→ **PROBLEM REQUIREMENTS**
An exact transcription of all the records, free of pictures, is the expected answer.

→ **RECORD SET**

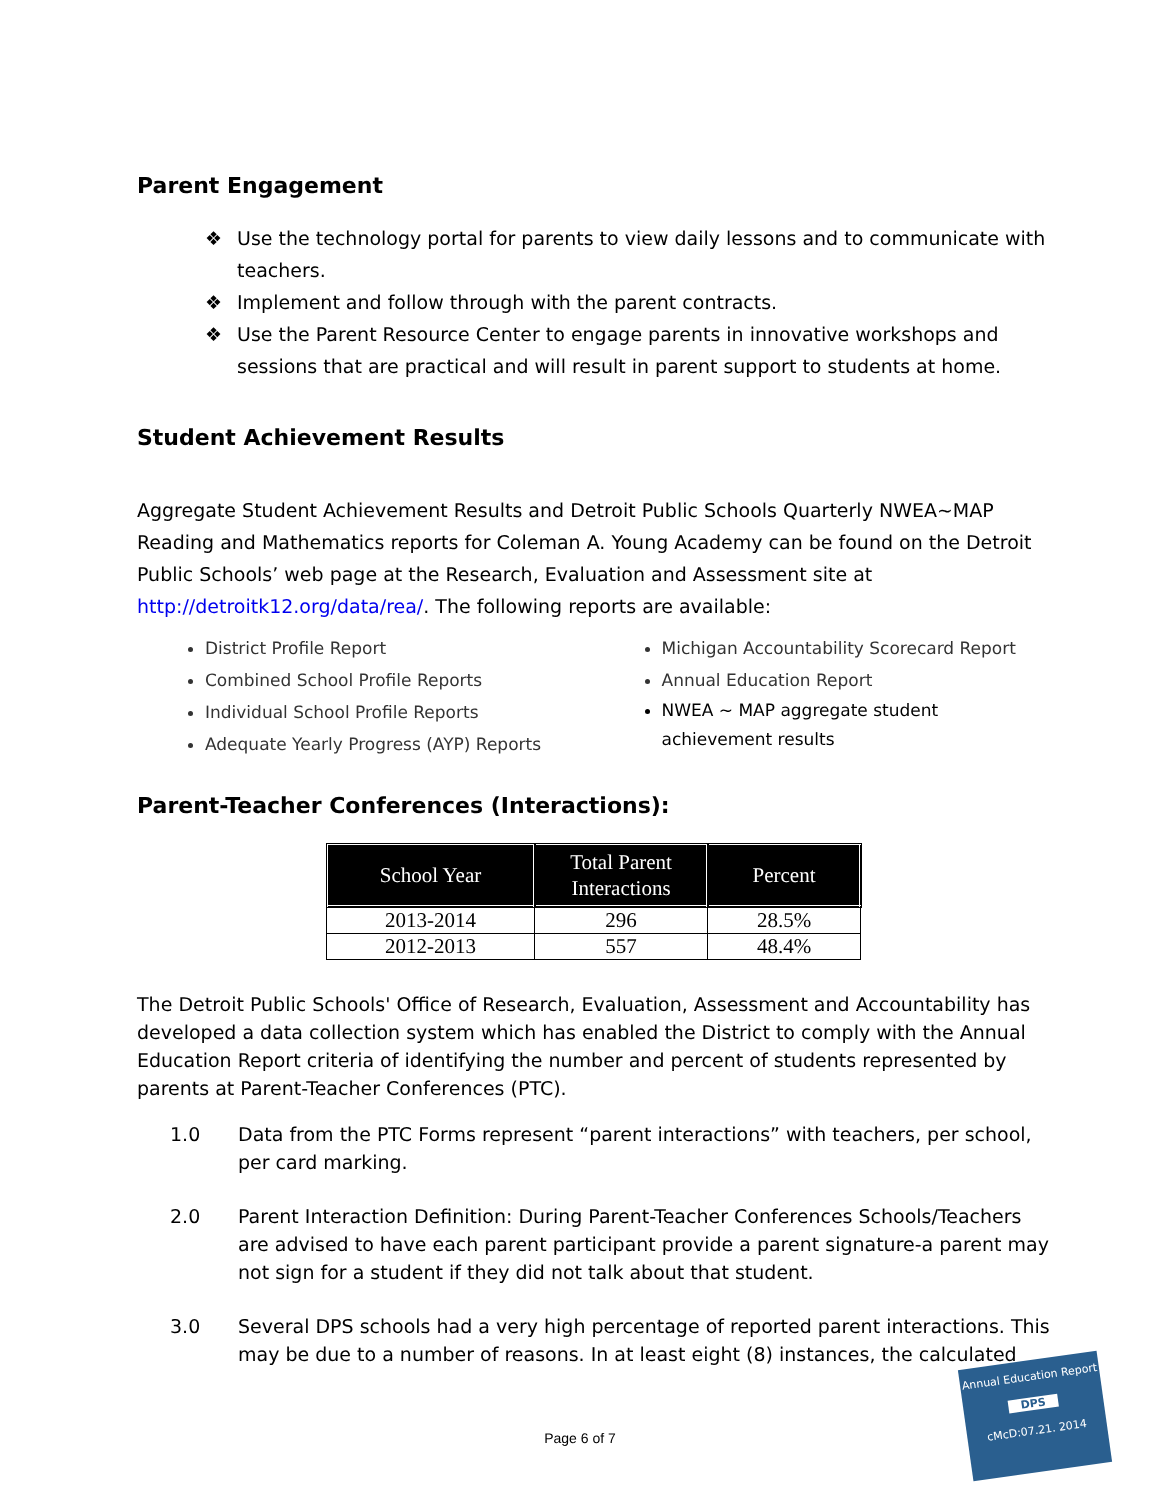Parent Engagement
❖ Use the technology portal for parents to view daily lessons and to communicate with teachers.
❖ Implement and follow through with the parent contracts.
❖ Use the Parent Resource Center to engage parents in innovative workshops and sessions that are practical and will result in parent support to students at home.
Student Achievement Results
Aggregate Student Achievement Results and Detroit Public Schools Quarterly NWEA~MAP Reading and Mathematics reports for Coleman A. Young Academy can be found on the Detroit Public Schools’ web page at the Research, Evaluation and Assessment site at http://detroitk12.org/data/rea/. The following reports are available:
District Profile Report
Combined School Profile Reports
Individual School Profile Reports
Adequate Yearly Progress (AYP) Reports
Michigan Accountability Scorecard Report
Annual Education Report
NWEA ~ MAP aggregate student achievement results
Parent-Teacher Conferences (Interactions):
| School Year | Total Parent Interactions | Percent |
| --- | --- | --- |
| 2013-2014 | 296 | 28.5% |
| 2012-2013 | 557 | 48.4% |
The Detroit Public Schools' Office of Research, Evaluation, Assessment and Accountability has developed a data collection system which has enabled the District to comply with the Annual Education Report criteria of identifying the number and percent of students represented by parents at Parent-Teacher Conferences (PTC).
1.0 Data from the PTC Forms represent “parent interactions” with teachers, per school, per card marking.
2.0 Parent Interaction Definition: During Parent-Teacher Conferences Schools/Teachers are advised to have each parent participant provide a parent signature-a parent may not sign for a student if they did not talk about that student.
3.0 Several DPS schools had a very high percentage of reported parent interactions. This may be due to a number of reasons. In at least eight (8) instances, the calculated
Page 6 of 7
Annual Education Report
DPS
cMcD:07.21. 2014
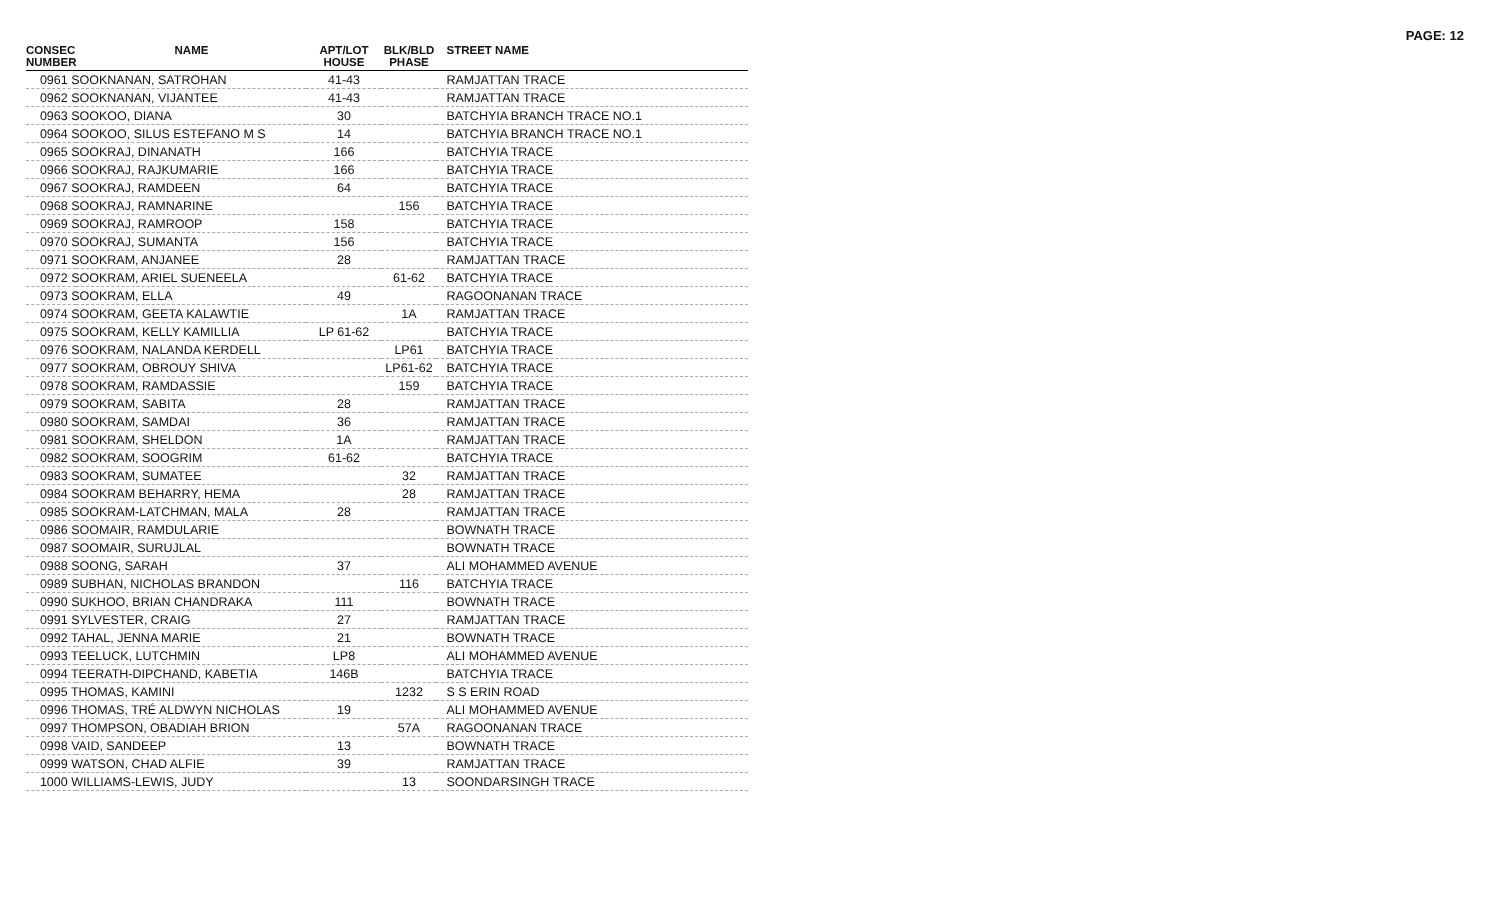PAGE: 12
| CONSEC NUMBER | NAME | APT/LOT HOUSE | BLK/BLD PHASE | STREET NAME |
| --- | --- | --- | --- | --- |
| 0961 SOOKNANAN, SATROHAN | | 41-43 | | RAMJATTAN TRACE |
| 0962 SOOKNANAN, VIJANTEE | | 41-43 | | RAMJATTAN TRACE |
| 0963 SOOKOO, DIANA | | 30 | | BATCHYIA BRANCH TRACE NO.1 |
| 0964 SOOKOO, SILUS ESTEFANO M S | | 14 | | BATCHYIA BRANCH TRACE NO.1 |
| 0965 SOOKRAJ, DINANATH | | 166 | | BATCHYIA TRACE |
| 0966 SOOKRAJ, RAJKUMARIE | | 166 | | BATCHYIA TRACE |
| 0967 SOOKRAJ, RAMDEEN | | 64 | | BATCHYIA TRACE |
| 0968 SOOKRAJ, RAMNARINE | | | 156 | BATCHYIA TRACE |
| 0969 SOOKRAJ, RAMROOP | | 158 | | BATCHYIA TRACE |
| 0970 SOOKRAJ, SUMANTA | | 156 | | BATCHYIA TRACE |
| 0971 SOOKRAM, ANJANEE | | 28 | | RAMJATTAN TRACE |
| 0972 SOOKRAM, ARIEL SUENEELA | | | 61-62 | BATCHYIA TRACE |
| 0973 SOOKRAM, ELLA | | 49 | | RAGOONANAN TRACE |
| 0974 SOOKRAM, GEETA KALAWTIE | | | 1A | RAMJATTAN TRACE |
| 0975 SOOKRAM, KELLY KAMILLIA | | LP 61-62 | | BATCHYIA TRACE |
| 0976 SOOKRAM, NALANDA KERDELL | | | LP61 | BATCHYIA TRACE |
| 0977 SOOKRAM, OBROUY SHIVA | | | LP61-62 | BATCHYIA TRACE |
| 0978 SOOKRAM, RAMDASSIE | | | 159 | BATCHYIA TRACE |
| 0979 SOOKRAM, SABITA | | 28 | | RAMJATTAN TRACE |
| 0980 SOOKRAM, SAMDAI | | 36 | | RAMJATTAN TRACE |
| 0981 SOOKRAM, SHELDON | | 1A | | RAMJATTAN TRACE |
| 0982 SOOKRAM, SOOGRIM | | 61-62 | | BATCHYIA TRACE |
| 0983 SOOKRAM, SUMATEE | | | 32 | RAMJATTAN TRACE |
| 0984 SOOKRAM BEHARRY, HEMA | | | 28 | RAMJATTAN TRACE |
| 0985 SOOKRAM-LATCHMAN, MALA | | 28 | | RAMJATTAN TRACE |
| 0986 SOOMAIR, RAMDULARIE | | | | BOWNATH TRACE |
| 0987 SOOMAIR, SURUJLAL | | | | BOWNATH TRACE |
| 0988 SOONG, SARAH | | 37 | | ALI MOHAMMED AVENUE |
| 0989 SUBHAN, NICHOLAS BRANDON | | | 116 | BATCHYIA TRACE |
| 0990 SUKHOO, BRIAN CHANDRAKA | | 111 | | BOWNATH TRACE |
| 0991 SYLVESTER, CRAIG | | 27 | | RAMJATTAN TRACE |
| 0992 TAHAL, JENNA MARIE | | 21 | | BOWNATH TRACE |
| 0993 TEELUCK, LUTCHMIN | | LP8 | | ALI MOHAMMED AVENUE |
| 0994 TEERATH-DIPCHAND, KABETIA | | 146B | | BATCHYIA TRACE |
| 0995 THOMAS, KAMINI | | | 1232 | S S ERIN ROAD |
| 0996 THOMAS, TRÉ ALDWYN NICHOLAS | | 19 | | ALI MOHAMMED AVENUE |
| 0997 THOMPSON, OBADIAH BRION | | | 57A | RAGOONANAN TRACE |
| 0998 VAID, SANDEEP | | 13 | | BOWNATH TRACE |
| 0999 WATSON, CHAD ALFIE | | 39 | | RAMJATTAN TRACE |
| 1000 WILLIAMS-LEWIS, JUDY | | | 13 | SOONDARSINGH TRACE |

→ **ANSWER BELOW**
Parent Engagement
❖ Use the technology portal for parents to view daily lessons and to communicate with teachers.
❖ Implement and follow through with the parent contracts.
❖ Use the Parent Resource Center to engage parents in innovative workshops and sessions that are practical and will result in parent support to students at home.
Student Achievement Results
Aggregate Student Achievement Results and Detroit Public Schools Quarterly NWEA~MAP Reading and Mathematics reports for Coleman A. Young Academy can be found on the Detroit Public Schools’ web page at the Research, Evaluation and Assessment site at http://detroitk12.org/data/rea/. The following reports are available:
District Profile Report
Combined School Profile Reports
Individual School Profile Reports
Adequate Yearly Progress (AYP) Reports
Michigan Accountability Scorecard Report
Annual Education Report
NWEA ~ MAP aggregate student achievement results
Parent-Teacher Conferences (Interactions):
| School Year | Total Parent Interactions | Percent |
| --- | --- | --- |
| 2013-2014 | 296 | 28.5% |
| 2012-2013 | 557 | 48.4% |
The Detroit Public Schools' Office of Research, Evaluation, Assessment and Accountability has developed a data collection system which has enabled the District to comply with the Annual Education Report criteria of identifying the number and percent of students represented by parents at Parent-Teacher Conferences (PTC).
1.0 Data from the PTC Forms represent “parent interactions” with teachers, per school, per card marking.
2.0 Parent Interaction Definition: During Parent-Teacher Conferences Schools/Teachers are advised to have each parent participant provide a parent signature-a parent may not sign for a student if they did not talk about that student.
3.0 Several DPS schools had a very high percentage of reported parent interactions. This may be due to a number of reasons. In at least eight (8) instances, the calculated
Page 6 of 7
Annual Education Report
DPS
cMcD:07.21. 2014
PAGE: 12
| CONSEC NUMBER | NAME | APT/LOT HOUSE | BLK/BLD PHASE | STREET NAME |
| --- | --- | --- | --- | --- |
| 0961 SOOKNANAN, SATROHAN | | 41-43 | | RAMJATTAN TRACE |
| 0962 SOOKNANAN, VIJANTEE | | 41-43 | | RAMJATTAN TRACE |
| 0963 SOOKOO, DIANA | | 30 | | BATCHYIA BRANCH TRACE NO.1 |
| 0964 SOOKOO, SILUS ESTEFANO M S | | 14 | | BATCHYIA BRANCH TRACE NO.1 |
| 0965 SOOKRAJ, DINANATH | | 166 | | BATCHYIA TRACE |
| 0966 SOOKRAJ, RAJKUMARIE | | 166 | | BATCHYIA TRACE |
| 0967 SOOKRAJ, RAMDEEN | | 64 | | BATCHYIA TRACE |
| 0968 SOOKRAJ, RAMNARINE | | | 156 | BATCHYIA TRACE |
| 0969 SOOKRAJ, RAMROOP | | 158 | | BATCHYIA TRACE |
| 0970 SOOKRAJ, SUMANTA | | 156 | | BATCHYIA TRACE |
| 0971 SOOKRAM, ANJANEE | | 28 | | RAMJATTAN TRACE |
| 0972 SOOKRAM, ARIEL SUENEELA | | | 61-62 | BATCHYIA TRACE |
| 0973 SOOKRAM, ELLA | | 49 | | RAGOONANAN TRACE |
| 0974 SOOKRAM, GEETA KALAWTIE | | | 1A | RAMJATTAN TRACE |
| 0975 SOOKRAM, KELLY KAMILLIA | | LP 61-62 | | BATCHYIA TRACE |
| 0976 SOOKRAM, NALANDA KERDELL | | | LP61 | BATCHYIA TRACE |
| 0977 SOOKRAM, OBROUY SHIVA | | | LP61-62 | BATCHYIA TRACE |
| 0978 SOOKRAM, RAMDASSIE | | | 159 | BATCHYIA TRACE |
| 0979 SOOKRAM, SABITA | | 28 | | RAMJATTAN TRACE |
| 0980 SOOKRAM, SAMDAI | | 36 | | RAMJATTAN TRACE |
| 0981 SOOKRAM, SHELDON | | 1A | | RAMJATTAN TRACE |
| 0982 SOOKRAM, SOOGRIM | | 61-62 | | BATCHYIA TRACE |
| 0983 SOOKRAM, SUMATEE | | | 32 | RAMJATTAN TRACE |
| 0984 SOOKRAM BEHARRY, HEMA | | | 28 | RAMJATTAN TRACE |
| 0985 SOOKRAM-LATCHMAN, MALA | | 28 | | RAMJATTAN TRACE |
| 0986 SOOMAIR, RAMDULARIE | | | | BOWNATH TRACE |
| 0987 SOOMAIR, SURUJLAL | | | | BOWNATH TRACE |
| 0988 SOONG, SARAH | | 37 | | ALI MOHAMMED AVENUE |
| 0989 SUBHAN, NICHOLAS BRANDON | | | 116 | BATCHYIA TRACE |
| 0990 SUKHOO, BRIAN CHANDRAKA | | 111 | | BOWNATH TRACE |
| 0991 SYLVESTER, CRAIG | | 27 | | RAMJATTAN TRACE |
| 0992 TAHAL, JENNA MARIE | | 21 | | BOWNATH TRACE |
| 0993 TEELUCK, LUTCHMIN | | LP8 | | ALI MOHAMMED AVENUE |
| 0994 TEERATH-DIPCHAND, KABETIA | | 146B | | BATCHYIA TRACE |
| 0995 THOMAS, KAMINI | | | 1232 | S S ERIN ROAD |
| 0996 THOMAS, TRÉ ALDWYN NICHOLAS | | 19 | | ALI MOHAMMED AVENUE |
| 0997 THOMPSON, OBADIAH BRION | | | 57A | RAGOONANAN TRACE |
| 0998 VAID, SANDEEP | | 13 | | BOWNATH TRACE |
| 0999 WATSON, CHAD ALFIE | | 39 | | RAMJATTAN TRACE |
| 1000 WILLIAMS-LEWIS, JUDY | | | 13 | SOONDARSINGH TRACE |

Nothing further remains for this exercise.